▶ Try it: Write out every entry exactly as it appears.

▶ The records:
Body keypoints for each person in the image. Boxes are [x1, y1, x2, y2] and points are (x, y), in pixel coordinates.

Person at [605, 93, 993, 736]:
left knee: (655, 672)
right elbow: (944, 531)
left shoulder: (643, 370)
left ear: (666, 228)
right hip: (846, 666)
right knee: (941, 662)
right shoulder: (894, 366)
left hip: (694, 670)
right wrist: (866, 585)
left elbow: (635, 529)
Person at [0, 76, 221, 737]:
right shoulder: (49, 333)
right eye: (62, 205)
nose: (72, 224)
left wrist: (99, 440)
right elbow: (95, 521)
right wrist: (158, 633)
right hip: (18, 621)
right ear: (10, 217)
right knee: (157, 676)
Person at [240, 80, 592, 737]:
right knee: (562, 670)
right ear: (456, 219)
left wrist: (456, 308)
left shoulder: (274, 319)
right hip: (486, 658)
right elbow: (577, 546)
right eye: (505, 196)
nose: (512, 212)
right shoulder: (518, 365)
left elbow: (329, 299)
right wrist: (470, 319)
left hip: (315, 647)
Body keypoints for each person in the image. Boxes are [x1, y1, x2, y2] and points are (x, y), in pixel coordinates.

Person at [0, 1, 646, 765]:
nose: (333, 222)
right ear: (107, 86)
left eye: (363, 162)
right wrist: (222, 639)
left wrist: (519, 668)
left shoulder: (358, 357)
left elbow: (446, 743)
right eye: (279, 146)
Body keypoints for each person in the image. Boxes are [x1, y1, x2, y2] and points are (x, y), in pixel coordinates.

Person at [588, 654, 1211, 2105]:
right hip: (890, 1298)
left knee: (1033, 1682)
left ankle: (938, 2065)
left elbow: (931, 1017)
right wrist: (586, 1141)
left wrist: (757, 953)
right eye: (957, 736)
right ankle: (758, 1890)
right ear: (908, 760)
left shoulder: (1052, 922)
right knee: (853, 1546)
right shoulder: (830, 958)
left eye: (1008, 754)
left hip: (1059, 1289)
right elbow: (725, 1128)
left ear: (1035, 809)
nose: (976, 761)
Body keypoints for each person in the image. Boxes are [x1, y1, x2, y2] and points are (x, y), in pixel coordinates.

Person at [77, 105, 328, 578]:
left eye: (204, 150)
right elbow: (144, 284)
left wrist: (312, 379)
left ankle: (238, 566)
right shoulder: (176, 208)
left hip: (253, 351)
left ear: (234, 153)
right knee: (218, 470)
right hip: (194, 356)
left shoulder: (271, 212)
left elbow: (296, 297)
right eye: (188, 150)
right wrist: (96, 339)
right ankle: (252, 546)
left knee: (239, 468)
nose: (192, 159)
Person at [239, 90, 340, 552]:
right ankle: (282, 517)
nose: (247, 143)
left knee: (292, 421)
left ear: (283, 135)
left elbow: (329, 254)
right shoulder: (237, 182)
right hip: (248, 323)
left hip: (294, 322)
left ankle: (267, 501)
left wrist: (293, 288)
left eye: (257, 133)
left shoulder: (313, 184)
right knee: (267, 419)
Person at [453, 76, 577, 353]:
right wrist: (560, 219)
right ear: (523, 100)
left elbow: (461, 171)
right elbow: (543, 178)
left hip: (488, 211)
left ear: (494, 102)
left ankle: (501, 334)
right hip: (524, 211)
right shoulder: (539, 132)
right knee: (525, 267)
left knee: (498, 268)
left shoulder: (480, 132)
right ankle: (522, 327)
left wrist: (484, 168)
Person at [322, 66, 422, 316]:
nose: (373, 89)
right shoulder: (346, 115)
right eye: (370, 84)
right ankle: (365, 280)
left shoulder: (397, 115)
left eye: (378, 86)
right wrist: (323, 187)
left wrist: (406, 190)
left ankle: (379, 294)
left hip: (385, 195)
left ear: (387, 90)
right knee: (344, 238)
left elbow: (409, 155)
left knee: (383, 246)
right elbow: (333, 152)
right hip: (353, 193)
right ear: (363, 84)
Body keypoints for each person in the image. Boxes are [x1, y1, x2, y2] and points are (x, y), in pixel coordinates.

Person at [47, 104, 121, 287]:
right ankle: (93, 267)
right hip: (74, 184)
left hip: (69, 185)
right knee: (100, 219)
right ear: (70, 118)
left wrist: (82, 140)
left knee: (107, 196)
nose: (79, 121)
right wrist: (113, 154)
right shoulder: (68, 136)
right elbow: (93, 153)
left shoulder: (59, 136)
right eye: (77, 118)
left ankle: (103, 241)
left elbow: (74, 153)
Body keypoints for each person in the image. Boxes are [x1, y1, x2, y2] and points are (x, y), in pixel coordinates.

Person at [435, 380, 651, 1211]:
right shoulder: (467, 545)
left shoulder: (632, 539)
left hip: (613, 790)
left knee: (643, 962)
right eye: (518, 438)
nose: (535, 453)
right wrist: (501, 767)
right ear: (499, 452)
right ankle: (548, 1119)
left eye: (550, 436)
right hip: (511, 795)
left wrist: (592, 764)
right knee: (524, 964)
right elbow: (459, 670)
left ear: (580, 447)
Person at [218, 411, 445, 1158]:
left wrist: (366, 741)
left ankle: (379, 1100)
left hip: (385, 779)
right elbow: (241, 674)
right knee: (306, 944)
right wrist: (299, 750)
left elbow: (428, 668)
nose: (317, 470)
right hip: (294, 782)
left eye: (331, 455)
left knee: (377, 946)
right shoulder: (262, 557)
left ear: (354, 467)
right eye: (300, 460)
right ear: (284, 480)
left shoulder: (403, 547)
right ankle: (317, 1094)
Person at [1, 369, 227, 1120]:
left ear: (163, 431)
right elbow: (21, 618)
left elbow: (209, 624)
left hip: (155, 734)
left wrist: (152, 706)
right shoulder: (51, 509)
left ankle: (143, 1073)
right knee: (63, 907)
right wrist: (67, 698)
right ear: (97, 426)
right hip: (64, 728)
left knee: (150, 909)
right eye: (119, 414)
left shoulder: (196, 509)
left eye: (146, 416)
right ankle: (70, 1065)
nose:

▶ Answer section:
Body keypoints for each person in the image. Boxes are [x1, y1, x2, y2] and points are (x, y), in pixel coordinates.

Person at [605, 93, 993, 736]:
left knee: (655, 672)
right elbow: (944, 531)
left shoulder: (643, 370)
left ear: (666, 228)
right hip: (846, 666)
right knee: (941, 662)
right shoulder: (894, 366)
left hip: (694, 670)
right wrist: (866, 585)
left elbow: (635, 529)
Person at [0, 76, 221, 737]:
right shoulder: (49, 333)
right eye: (62, 205)
nose: (72, 224)
left wrist: (99, 440)
right elbow: (95, 521)
right wrist: (158, 633)
right hip: (18, 621)
right ear: (10, 217)
right knee: (157, 676)
Person at [240, 80, 592, 737]:
right knee: (562, 670)
right ear: (456, 219)
left wrist: (456, 308)
left shoulder: (274, 319)
right hip: (486, 658)
right elbow: (577, 546)
right eye: (505, 196)
nose: (512, 212)
right shoulder: (518, 365)
left elbow: (329, 299)
right wrist: (470, 319)
left hip: (315, 647)
Body keypoints for each person in the image. Boxes are [x1, y1, x2, y2] and points are (x, y), in pixel coordinates.

Person at [0, 1, 646, 765]:
nose: (333, 222)
right ear: (107, 86)
left eye: (363, 162)
right wrist: (222, 639)
left wrist: (519, 668)
left shoulder: (358, 357)
left elbow: (446, 743)
right eye: (279, 146)
Body keypoints for each person in the image. Boxes are [x1, y1, x2, y2] and points are (x, y), in pixel coordinates.

Person at [588, 654, 1211, 2105]:
right hip: (890, 1298)
left knee: (1033, 1682)
left ankle: (938, 2065)
left elbow: (931, 1017)
right wrist: (586, 1141)
left wrist: (757, 953)
right eye: (957, 736)
right ankle: (758, 1890)
right ear: (908, 760)
left shoulder: (1052, 922)
right knee: (853, 1546)
right shoulder: (830, 958)
left eye: (1008, 754)
left hip: (1059, 1289)
right elbow: (725, 1128)
left ear: (1035, 809)
nose: (976, 761)
Body keypoints for each person in the image. Boxes are [x1, y1, x2, y2] and points are (x, y), in pixel coordinates.

Person at [77, 105, 328, 578]:
left eye: (204, 150)
right elbow: (144, 284)
left wrist: (312, 379)
left ankle: (238, 566)
right shoulder: (176, 208)
left hip: (253, 351)
left ear: (234, 153)
right knee: (218, 470)
right hip: (194, 356)
left shoulder: (271, 212)
left elbow: (296, 297)
right eye: (188, 150)
right wrist: (96, 339)
right ankle: (252, 546)
left knee: (239, 468)
nose: (192, 159)
Person at [239, 90, 340, 552]:
right ankle: (282, 517)
nose: (247, 143)
left knee: (292, 421)
left ear: (283, 135)
left elbow: (329, 254)
right shoulder: (237, 182)
right hip: (248, 323)
left hip: (294, 322)
left ankle: (267, 501)
left wrist: (293, 288)
left eye: (257, 133)
left shoulder: (313, 184)
right knee: (267, 419)
Person at [453, 76, 577, 353]:
right wrist: (560, 219)
right ear: (523, 100)
left elbow: (461, 171)
right elbow: (543, 178)
left hip: (488, 211)
left ear: (494, 102)
left ankle: (501, 334)
right hip: (524, 211)
right shoulder: (539, 132)
right knee: (525, 267)
left knee: (498, 268)
left shoulder: (480, 132)
right ankle: (522, 327)
left wrist: (484, 168)
Person at [322, 66, 422, 316]:
nose: (373, 89)
right shoulder: (346, 115)
right eye: (370, 84)
right ankle: (365, 280)
left shoulder: (397, 115)
left eye: (378, 86)
right wrist: (323, 187)
left wrist: (406, 190)
left ankle: (379, 294)
left hip: (385, 195)
left ear: (387, 90)
right knee: (344, 238)
left elbow: (409, 155)
left knee: (383, 246)
right elbow: (333, 152)
right hip: (353, 193)
right ear: (363, 84)
Body keypoints for each person in the image. Boxes are [x1, y1, x2, y2] and points are (x, y), in pixel coordinates.

Person at [47, 104, 121, 287]:
right ankle: (93, 267)
right hip: (74, 184)
left hip: (69, 185)
right knee: (100, 219)
right ear: (70, 118)
left wrist: (82, 140)
left knee: (107, 196)
nose: (79, 121)
right wrist: (113, 154)
right shoulder: (68, 136)
right elbow: (93, 153)
left shoulder: (59, 136)
right eye: (77, 118)
left ankle: (103, 241)
left elbow: (74, 153)
Body keypoints for each person in the image. Boxes are [x1, y1, x2, y2] and points are (x, y), in pixel coordinates.

Person at [435, 380, 651, 1211]:
right shoulder: (467, 545)
left shoulder: (632, 539)
left hip: (613, 790)
left knee: (643, 962)
right eye: (518, 438)
nose: (535, 453)
right wrist: (501, 767)
right ear: (499, 452)
right ankle: (548, 1119)
left eye: (550, 436)
right hip: (511, 795)
left wrist: (592, 764)
right knee: (524, 964)
right elbow: (459, 670)
left ear: (580, 447)
Person at [218, 411, 445, 1158]:
left wrist: (366, 741)
left ankle: (379, 1100)
left hip: (385, 779)
right elbow: (241, 674)
right knee: (306, 944)
right wrist: (299, 750)
left elbow: (428, 668)
nose: (317, 470)
right hip: (294, 782)
left eye: (331, 455)
left knee: (377, 946)
right shoulder: (262, 557)
left ear: (354, 467)
right eye: (300, 460)
right ear: (284, 480)
left shoulder: (403, 547)
right ankle: (317, 1094)
Person at [1, 369, 227, 1120]:
left ear: (163, 431)
right elbow: (21, 618)
left elbow: (209, 624)
left hip: (155, 734)
left wrist: (152, 706)
right shoulder: (51, 509)
left ankle: (143, 1073)
right knee: (63, 907)
right wrist: (67, 698)
right ear: (97, 426)
right hip: (64, 728)
left knee: (150, 909)
right eye: (119, 414)
left shoulder: (196, 509)
left eye: (146, 416)
right ankle: (70, 1065)
nose:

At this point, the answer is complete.